Just watched the National. I was pleased with the report until they got to the conclusion with the earnest young reporter. She reported that one vehicle rolled spilling fuel, that a helicopter knocked out power to Yellowknife for a week and that Arctic Ram was actually held in the sub-arctic. Nice to end the report with a downer ma'am, you are Toronto bound for sure!


----------



## Zoomie (25 Feb 2012)

FSTO said:
			
		

> and that Arctic Ram was actually held in the sub-arctic.

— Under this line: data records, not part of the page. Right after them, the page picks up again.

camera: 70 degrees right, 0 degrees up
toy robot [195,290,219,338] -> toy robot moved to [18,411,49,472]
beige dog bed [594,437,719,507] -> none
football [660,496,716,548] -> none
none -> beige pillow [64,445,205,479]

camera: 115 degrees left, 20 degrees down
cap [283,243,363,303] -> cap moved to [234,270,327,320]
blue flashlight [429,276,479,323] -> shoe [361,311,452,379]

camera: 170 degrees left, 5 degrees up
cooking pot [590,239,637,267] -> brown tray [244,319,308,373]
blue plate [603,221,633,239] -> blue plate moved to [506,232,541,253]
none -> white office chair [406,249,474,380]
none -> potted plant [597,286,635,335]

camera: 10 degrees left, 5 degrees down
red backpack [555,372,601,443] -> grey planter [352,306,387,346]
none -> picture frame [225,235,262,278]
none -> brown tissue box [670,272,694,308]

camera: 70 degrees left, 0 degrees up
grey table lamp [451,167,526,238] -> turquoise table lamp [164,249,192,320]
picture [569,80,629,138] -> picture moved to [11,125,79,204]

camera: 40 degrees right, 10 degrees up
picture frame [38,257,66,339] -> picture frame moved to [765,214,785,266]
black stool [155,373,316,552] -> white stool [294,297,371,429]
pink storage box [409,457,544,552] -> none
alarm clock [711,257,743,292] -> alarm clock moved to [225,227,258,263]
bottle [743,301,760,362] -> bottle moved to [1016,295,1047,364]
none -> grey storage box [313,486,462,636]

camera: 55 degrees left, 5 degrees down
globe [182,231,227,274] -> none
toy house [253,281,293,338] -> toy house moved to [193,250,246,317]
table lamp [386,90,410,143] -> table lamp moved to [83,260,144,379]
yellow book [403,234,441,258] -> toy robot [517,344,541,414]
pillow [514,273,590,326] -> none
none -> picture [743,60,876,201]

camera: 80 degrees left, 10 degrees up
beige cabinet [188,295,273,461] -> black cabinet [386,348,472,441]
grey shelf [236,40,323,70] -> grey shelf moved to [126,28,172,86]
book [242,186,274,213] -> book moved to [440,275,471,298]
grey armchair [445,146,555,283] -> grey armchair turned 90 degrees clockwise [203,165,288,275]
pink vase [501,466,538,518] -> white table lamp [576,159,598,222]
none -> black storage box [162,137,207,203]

Which is a very valid statement.  This scale of operation would not be possible in the actual arctic - unless all the vehicles were shipped up via barge during the late summer months.  Once we re-establish an arctic warfare school at Res Bay - we might be in a better position to hold true arctic exercises.


----------



## Strike (25 Feb 2012)

What's also important with this exercise is that it's testing the efficacy with which the Bde can deploy as a whole domestically and employ its forces. Think how much easier it will be to react to flooding in the prairies now that the HQ and Sigs has managed to devise a system that allows them to set up the HQ in only a matter of hours.


----------



## FSTO (25 Feb 2012)

Zoomie said:
			
		

> Which is a very valid statement.  This scale of operation would not be possible in the actual arctic - unless all the vehicles were shipped up via barge during the late summer months.  Once we re-establish an arctic warfare school at Res Bay - we might be in a better position to hold true arctic exercises.



Oh I realize that. But the way she said it (to me, but then I mistrust everything the media reports on us) made it seem that the Canadian forces had no idea that they were in the sub-arctic. She did say that next years exercise would be outside of Tuktoyuktuk (sp),then in a snooty voice (once again sounded like that to me) "which is actually in the Arctic."


----------



## Strike (26 Feb 2012)

Sometimes people are so literal!  Do they really think we would have called the exercise Sub-Arctic Ram?


----------